3rd Year PhD Student
Advisor: Hanspeter Schaub
Lab: Autonomous Vehicle Systems Lab
I will explore spacecraft charging in lunar orbit and look into adapted guidance and control strategies that mitigate the effects of spacecraft charging on on-orbit servicing, assembly and manufacturing (OSAM) operations. Depending on space weather conditions, spacecraft can charge to high electric potentials in orbit. In addition to potentially hazardous electrostatic discharges, this results in electrostatic forces and torques that perturb the motion of the two spacecraft. When an uncooperative target satellite is approached by a servicing satellite, the target starts to tumble due to the electrostatic torques if its center of mass is not aligned with its center of charge.
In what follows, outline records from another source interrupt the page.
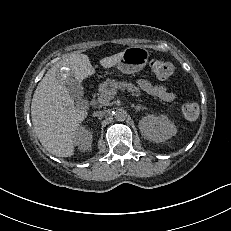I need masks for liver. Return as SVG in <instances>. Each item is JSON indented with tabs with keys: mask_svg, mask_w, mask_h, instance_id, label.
Listing matches in <instances>:
<instances>
[{
	"mask_svg": "<svg viewBox=\"0 0 231 231\" xmlns=\"http://www.w3.org/2000/svg\"><path fill=\"white\" fill-rule=\"evenodd\" d=\"M123 52L100 60L103 68L115 66ZM68 68L81 82L93 75L95 69L85 54H73L54 64L39 82L31 103L34 131L42 146L57 157L74 154L75 134L88 112L74 106L67 87L57 79V72Z\"/></svg>",
	"mask_w": 231,
	"mask_h": 231,
	"instance_id": "obj_1",
	"label": "liver"
}]
</instances>
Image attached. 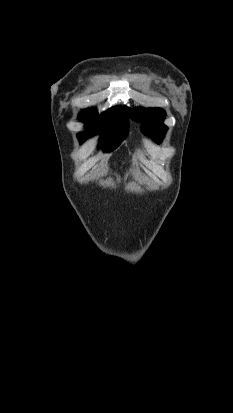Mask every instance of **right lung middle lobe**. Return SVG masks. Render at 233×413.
Instances as JSON below:
<instances>
[{
  "label": "right lung middle lobe",
  "mask_w": 233,
  "mask_h": 413,
  "mask_svg": "<svg viewBox=\"0 0 233 413\" xmlns=\"http://www.w3.org/2000/svg\"><path fill=\"white\" fill-rule=\"evenodd\" d=\"M124 110L122 107L110 108L101 115L97 114L95 109L83 110L78 118L85 122L87 131L78 134L80 142L98 133L104 151L111 152L116 149L128 134V111L125 108Z\"/></svg>",
  "instance_id": "1"
}]
</instances>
The servicer needs to match this rotation to maintain a constant relative orientation with the target during rendezvous and docking. This increases fuel consumption and complicates servicing operations. By taking into account the plasma wakes generated by the spacecraft and by using guidance strategies that consider the electrostatic forces and torques, the effects of such perturbations can be reduced. Considering the Lunar Gateway, upcoming Artemis missions, and other science and servicing missions around the Moon, this is a very relevant topic due to the increasing number of rendezvous and docking operations in lunar orbit that come with these missions.